As well as announcing a partnership with Microsoft on smartphones, Nokia has laid out a set of organisational changes, which will see the company cutting down on jobs and reducing its research.
The main goal is to make Nokia faster and more responsive, said CEO Stephen Elop in a press conference today, and savings will come from replacing its Symbian development expenses with a greatly reduced operating system effort around Windows Phone.
Nokia has reorganised its products into two major groups: smartphones under Jo Harlow and mobile phones (lower-end devices) under Mary McDowell.
Where tablets might fit was not clear, though Elop repeatedly hinted that Nokia might get involved in rumoured plans by Microsoft to develop a new tablet-focused version of Windows.
Despite using an operating system that is also used by other vendors, Nokia still expects to be able to make ten percent margin on its smartphones, and this is one of the main reasons for adopting Windows Phone, rather than Android, said Elop: “Android is driving profits out of the handset and over to Google.”
The move is already causing concern, and prompted a statement from the Finnish government “This is the biggest structural reform which has ever impacted new technology in Finland,” Finnish economy minister Mauri Pekkarinen said.
“We will have to invest in the right areas for innovation, while we reduce investment in areas where we are not getting the return,” said Elop.

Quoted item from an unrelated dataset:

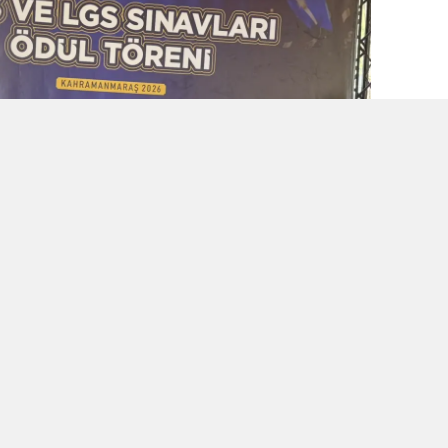
rende buluştu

Among other changes, the company upgraded its intellectual property division, under Louise Pentland, to report directly to the CEO. “Taking advantage of our IPR portfolio is becoming more important,” said Elop, adding that Nokia will enncourage people to take advantage of it “for fair rates.”
“We did not meet our targets,” said Nokia CFO Timo Ihamuotila in the financial part of the presentation. “It is time for Nokia to change faster.”
The economics of Nokia’s phone business will be changing, admitted Ihamuotila: “We will be making royalty payments to Microsoft, which will result in a higher cost of sales.” However, he argued that Nokia would also get substantial support from Microsoft and its ecosystem.
Overall, Nokia will have lower research and development costs in the long term, through not having to develop a mass-market operating system from the ground up, said Ihamuotila. “Our expected investments in Windows Phone [in the long term] will be substantially less than last years investments in Meego and Symbian combined.”
This year, Nokia’s targets are to grow faster than the market and to make ten percent operating margin on the phones and devices it sells, said Ihamuotila.
Both he and Elop conceded that this might be difficult, given that there will be no Nokia Windows Phone devices this year – the first will ship in 2012 – so operators are being asked to ship a platform which has been essentially “end-of-lifed”.
As to the changes in Nokia itself, Elop said that far from alienating workers, the frank approach exhibited in his “burning platform” memo was winning support, and that workers are motivated by management that “tells it like it is.”
“I’ve received litteraly thousands of emails from employees saying thank you,” said Elop.